TASK -> Among the records below, find the lines containing "Наименование" and state only how many there are.

++++++++

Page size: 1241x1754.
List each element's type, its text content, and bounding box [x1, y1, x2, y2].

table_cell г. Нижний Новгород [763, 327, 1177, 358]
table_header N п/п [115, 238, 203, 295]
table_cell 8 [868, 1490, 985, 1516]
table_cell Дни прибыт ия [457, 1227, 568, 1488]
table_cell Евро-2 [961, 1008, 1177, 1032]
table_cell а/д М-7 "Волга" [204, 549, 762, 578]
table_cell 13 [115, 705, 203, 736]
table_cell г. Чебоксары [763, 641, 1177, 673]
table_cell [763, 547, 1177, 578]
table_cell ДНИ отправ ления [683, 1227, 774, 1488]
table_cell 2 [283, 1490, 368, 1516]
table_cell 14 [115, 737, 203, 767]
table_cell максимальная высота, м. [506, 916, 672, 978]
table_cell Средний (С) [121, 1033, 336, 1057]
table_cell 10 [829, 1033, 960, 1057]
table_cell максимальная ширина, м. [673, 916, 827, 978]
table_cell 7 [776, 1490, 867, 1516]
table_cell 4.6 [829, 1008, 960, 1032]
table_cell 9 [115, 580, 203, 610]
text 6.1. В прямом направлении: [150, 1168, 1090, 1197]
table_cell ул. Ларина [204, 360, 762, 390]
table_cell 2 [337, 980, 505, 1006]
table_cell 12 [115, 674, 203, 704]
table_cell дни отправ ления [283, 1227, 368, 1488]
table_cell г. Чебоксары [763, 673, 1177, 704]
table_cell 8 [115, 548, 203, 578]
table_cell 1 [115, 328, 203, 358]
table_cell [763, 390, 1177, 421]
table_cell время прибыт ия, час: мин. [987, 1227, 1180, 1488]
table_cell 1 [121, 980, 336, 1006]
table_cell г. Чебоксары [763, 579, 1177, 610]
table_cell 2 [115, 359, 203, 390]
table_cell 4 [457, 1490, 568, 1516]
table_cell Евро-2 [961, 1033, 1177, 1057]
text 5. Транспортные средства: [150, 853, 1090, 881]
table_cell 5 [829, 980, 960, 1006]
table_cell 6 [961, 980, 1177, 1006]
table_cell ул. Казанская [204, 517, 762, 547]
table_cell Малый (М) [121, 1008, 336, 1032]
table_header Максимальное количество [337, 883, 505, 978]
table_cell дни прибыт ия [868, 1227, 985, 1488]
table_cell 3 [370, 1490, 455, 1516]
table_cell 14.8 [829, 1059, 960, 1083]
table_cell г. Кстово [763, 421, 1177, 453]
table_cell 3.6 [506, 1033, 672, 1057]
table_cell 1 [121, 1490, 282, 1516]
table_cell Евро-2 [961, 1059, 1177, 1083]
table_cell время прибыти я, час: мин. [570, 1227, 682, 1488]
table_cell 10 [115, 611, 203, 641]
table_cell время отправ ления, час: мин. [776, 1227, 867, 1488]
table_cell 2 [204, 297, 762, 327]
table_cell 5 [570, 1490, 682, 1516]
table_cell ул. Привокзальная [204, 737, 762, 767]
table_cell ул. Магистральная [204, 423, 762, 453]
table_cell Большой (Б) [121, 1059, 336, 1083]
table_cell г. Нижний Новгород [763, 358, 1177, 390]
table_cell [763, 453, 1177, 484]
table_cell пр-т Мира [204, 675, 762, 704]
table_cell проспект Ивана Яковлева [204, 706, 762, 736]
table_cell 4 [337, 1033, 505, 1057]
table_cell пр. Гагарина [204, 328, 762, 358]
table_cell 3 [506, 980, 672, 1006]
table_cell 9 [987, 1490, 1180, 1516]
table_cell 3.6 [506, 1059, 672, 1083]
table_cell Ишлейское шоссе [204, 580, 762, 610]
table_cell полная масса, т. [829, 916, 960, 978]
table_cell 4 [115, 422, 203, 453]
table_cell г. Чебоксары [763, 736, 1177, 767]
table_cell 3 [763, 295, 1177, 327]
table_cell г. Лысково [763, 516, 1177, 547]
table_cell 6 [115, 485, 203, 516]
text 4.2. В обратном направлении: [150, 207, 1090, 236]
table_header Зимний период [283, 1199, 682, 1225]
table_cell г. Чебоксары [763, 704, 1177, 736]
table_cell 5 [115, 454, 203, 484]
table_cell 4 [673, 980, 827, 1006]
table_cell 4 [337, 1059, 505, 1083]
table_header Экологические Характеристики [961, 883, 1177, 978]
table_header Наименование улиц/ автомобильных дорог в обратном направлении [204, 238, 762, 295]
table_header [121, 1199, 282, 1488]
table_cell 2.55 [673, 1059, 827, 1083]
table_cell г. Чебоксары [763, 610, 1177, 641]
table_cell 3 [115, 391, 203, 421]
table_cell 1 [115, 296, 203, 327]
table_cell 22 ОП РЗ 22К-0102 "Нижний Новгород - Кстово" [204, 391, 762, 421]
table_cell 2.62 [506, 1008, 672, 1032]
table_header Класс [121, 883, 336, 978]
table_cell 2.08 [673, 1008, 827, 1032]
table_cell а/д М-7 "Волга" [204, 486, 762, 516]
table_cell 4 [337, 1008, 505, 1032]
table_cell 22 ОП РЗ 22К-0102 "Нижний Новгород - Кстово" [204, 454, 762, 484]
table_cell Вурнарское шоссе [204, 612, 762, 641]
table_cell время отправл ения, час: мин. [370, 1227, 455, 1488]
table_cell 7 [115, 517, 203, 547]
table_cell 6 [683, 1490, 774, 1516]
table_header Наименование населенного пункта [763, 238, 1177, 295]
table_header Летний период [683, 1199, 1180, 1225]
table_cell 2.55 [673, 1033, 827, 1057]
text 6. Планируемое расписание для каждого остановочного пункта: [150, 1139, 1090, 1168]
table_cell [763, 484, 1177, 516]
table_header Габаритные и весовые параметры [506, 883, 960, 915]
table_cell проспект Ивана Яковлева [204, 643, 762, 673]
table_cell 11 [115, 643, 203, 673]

++++++++

EXPECTED ANSWER -> 2